1. Mit den 4 Fühlern Min- und Max- Temperaturen bilden.
2. Wenn Min- Temperatur zu kalt => Lüfter aus.
3. Wenn Max- Temperatur zu warm => Lüfter ein.

Bei stufenloser Regelung würde ich mal die durchschnittliche Temperatur nehmen, entweder zwischen allen Fühlern oder nur zwischen Min und Max.


----------



## Ryan (9 März 2006)

Hi,

eure Vorschläge hören sich recht gut an. Ich denke mal am einfachsten ist es, wenn ich das ganze mal probieren. Ich habe jetzt zumindest ein Ansatzpunkt wie ich das ganz angehen kann.

Vielen Dank für eure Hilfe ! 

Grüße,
Bryan


----------



## pvbrowser (14 März 2006)

*Der Theoretiker würde dich in den Zustandsraum verweisen*

x' = A*x + B*u
y = C*x + D*u

Mit: 
x'=dx/dt
x=Zustandsvariablen
A=Systemmatrix
B=Einfluss der Stellgrößen auf die Zustandsvariablen
u=Stellgrößen
C=Beobachtungsmatrix
D=Durchschaltmatrix

Wäre das System linear müsstest Du einfach in das Lehrbuch z.B.
"Grundlagen der Regelungstechnik" F.Dörrscheid/W.Latzel / B.G. Teubner Stuttgart schauen.

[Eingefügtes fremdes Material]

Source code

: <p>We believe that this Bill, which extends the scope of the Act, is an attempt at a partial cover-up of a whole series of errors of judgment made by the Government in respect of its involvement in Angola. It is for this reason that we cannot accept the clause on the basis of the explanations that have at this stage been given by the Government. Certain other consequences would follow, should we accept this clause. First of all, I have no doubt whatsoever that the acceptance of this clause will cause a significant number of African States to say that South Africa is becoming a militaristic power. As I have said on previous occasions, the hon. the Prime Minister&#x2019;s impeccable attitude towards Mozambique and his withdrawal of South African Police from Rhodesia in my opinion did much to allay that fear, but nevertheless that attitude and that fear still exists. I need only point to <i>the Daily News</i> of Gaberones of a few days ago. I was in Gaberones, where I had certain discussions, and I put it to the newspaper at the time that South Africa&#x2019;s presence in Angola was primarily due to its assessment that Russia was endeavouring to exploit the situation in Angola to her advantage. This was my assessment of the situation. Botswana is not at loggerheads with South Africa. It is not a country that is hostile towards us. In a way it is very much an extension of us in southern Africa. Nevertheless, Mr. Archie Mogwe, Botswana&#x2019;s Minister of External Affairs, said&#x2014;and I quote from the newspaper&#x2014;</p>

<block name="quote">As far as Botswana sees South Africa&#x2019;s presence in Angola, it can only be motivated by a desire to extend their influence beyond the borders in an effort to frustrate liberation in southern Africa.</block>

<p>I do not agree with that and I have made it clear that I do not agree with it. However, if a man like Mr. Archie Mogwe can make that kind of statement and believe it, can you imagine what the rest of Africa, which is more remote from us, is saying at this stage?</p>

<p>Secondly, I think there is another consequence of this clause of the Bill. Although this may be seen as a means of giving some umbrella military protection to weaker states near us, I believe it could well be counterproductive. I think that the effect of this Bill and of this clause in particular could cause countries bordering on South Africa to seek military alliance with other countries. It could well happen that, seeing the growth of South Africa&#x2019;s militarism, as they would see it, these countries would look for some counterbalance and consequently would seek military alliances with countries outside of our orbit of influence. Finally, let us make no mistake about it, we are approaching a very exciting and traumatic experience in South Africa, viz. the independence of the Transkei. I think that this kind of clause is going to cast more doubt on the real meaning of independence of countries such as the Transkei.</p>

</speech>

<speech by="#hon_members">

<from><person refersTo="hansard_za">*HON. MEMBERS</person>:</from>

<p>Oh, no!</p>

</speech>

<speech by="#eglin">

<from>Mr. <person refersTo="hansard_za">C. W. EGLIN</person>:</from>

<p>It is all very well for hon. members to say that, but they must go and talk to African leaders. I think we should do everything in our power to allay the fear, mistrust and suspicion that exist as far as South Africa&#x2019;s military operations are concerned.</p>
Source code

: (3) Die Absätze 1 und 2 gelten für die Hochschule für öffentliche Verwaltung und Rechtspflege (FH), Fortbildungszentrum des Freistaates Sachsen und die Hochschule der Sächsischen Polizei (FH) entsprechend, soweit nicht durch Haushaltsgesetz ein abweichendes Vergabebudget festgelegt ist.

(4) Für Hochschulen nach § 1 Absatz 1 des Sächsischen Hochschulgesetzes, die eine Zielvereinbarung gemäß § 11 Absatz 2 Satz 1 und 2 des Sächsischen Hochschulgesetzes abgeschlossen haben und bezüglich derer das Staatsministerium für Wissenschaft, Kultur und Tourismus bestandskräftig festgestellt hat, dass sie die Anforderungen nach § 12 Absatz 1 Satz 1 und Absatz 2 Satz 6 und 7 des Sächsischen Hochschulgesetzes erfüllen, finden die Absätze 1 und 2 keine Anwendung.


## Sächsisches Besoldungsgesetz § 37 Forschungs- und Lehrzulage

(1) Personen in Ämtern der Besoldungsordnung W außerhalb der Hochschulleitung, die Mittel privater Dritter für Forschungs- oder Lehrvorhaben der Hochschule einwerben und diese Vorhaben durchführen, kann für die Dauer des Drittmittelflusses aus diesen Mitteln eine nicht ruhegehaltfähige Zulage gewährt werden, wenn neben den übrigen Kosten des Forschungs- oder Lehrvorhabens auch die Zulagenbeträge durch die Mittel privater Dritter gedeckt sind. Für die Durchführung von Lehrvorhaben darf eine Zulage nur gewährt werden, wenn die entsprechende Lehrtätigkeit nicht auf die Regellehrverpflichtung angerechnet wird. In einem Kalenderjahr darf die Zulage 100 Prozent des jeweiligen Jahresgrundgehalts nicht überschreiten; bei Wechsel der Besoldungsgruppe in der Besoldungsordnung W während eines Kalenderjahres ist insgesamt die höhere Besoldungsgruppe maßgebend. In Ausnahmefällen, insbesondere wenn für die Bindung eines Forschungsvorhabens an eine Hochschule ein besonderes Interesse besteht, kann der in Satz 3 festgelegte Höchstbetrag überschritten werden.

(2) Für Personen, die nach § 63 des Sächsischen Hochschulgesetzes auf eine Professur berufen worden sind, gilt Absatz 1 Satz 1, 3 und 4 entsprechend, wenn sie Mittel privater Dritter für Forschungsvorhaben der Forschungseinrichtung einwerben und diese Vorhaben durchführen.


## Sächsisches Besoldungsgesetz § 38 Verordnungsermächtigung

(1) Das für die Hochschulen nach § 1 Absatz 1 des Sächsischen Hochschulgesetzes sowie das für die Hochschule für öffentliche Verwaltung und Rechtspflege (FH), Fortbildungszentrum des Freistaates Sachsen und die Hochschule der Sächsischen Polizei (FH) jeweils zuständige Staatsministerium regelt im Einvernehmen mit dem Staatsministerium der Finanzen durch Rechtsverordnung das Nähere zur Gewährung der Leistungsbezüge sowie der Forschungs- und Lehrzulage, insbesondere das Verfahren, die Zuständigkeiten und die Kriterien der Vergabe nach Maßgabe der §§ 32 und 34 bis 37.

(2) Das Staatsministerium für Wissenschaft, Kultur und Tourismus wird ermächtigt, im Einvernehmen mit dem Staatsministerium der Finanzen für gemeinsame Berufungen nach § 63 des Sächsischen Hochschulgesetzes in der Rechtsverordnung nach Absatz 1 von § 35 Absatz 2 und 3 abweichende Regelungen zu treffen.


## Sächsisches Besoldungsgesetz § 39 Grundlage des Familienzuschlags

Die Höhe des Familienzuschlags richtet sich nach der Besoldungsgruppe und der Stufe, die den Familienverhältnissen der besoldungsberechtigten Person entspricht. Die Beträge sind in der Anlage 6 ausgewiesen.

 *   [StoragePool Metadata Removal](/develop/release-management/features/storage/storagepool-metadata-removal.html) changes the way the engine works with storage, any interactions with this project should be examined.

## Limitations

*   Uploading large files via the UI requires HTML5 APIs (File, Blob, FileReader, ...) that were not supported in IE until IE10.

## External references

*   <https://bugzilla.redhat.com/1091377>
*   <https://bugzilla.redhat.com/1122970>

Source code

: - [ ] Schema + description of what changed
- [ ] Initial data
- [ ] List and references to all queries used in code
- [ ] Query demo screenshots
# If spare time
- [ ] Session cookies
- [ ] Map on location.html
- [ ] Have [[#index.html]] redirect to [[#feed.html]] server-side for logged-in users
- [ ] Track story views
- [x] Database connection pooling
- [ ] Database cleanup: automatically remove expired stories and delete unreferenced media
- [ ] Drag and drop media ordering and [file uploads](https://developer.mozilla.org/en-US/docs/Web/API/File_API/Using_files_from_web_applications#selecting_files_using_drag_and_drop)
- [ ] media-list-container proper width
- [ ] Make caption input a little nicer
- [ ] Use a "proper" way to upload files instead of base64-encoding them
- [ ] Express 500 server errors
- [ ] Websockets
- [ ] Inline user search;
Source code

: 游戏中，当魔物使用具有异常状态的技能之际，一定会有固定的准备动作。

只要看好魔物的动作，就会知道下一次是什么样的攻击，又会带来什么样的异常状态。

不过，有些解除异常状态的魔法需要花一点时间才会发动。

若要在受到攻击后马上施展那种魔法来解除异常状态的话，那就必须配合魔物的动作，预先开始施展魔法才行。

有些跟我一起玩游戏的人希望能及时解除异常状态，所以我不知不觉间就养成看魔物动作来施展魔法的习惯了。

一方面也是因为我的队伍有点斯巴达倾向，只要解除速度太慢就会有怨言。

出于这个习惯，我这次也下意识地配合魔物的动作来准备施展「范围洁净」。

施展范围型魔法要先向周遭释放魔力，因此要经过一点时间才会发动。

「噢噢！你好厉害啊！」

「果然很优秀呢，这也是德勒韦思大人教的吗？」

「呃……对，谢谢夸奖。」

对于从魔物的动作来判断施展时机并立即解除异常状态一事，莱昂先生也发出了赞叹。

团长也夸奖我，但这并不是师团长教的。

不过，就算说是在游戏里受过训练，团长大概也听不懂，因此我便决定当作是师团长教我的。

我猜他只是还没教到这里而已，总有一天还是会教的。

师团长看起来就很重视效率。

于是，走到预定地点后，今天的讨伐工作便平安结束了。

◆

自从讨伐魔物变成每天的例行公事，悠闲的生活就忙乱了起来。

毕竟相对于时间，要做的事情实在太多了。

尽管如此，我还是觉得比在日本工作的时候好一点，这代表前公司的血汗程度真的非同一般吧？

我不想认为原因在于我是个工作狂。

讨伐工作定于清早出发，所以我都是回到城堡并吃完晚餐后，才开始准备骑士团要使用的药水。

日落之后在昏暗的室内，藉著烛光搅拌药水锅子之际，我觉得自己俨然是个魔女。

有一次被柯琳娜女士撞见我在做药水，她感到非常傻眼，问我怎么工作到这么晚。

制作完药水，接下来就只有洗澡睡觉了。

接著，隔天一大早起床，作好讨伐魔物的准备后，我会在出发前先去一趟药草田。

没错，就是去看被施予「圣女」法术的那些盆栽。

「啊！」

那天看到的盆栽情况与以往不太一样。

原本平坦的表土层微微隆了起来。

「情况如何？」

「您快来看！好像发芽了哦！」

Durch die Nichtlinearität kann man aber keine geschlossene Lösung für
die Differentialgleichung im Zustandsraum mehr angeben.

Es ist aber zu prüfen, ob eine hinreichende Genauigkeit bei einer Linearisierung um den Arbeitspunkt möglich ist.

Ansonsten lohnt es sich auf Seite 287 ff.
"Entwurf mehrschleifiger Regelkreise" nachzusehen,
da wird auch die Kaskadenregelung beschrieben.


----------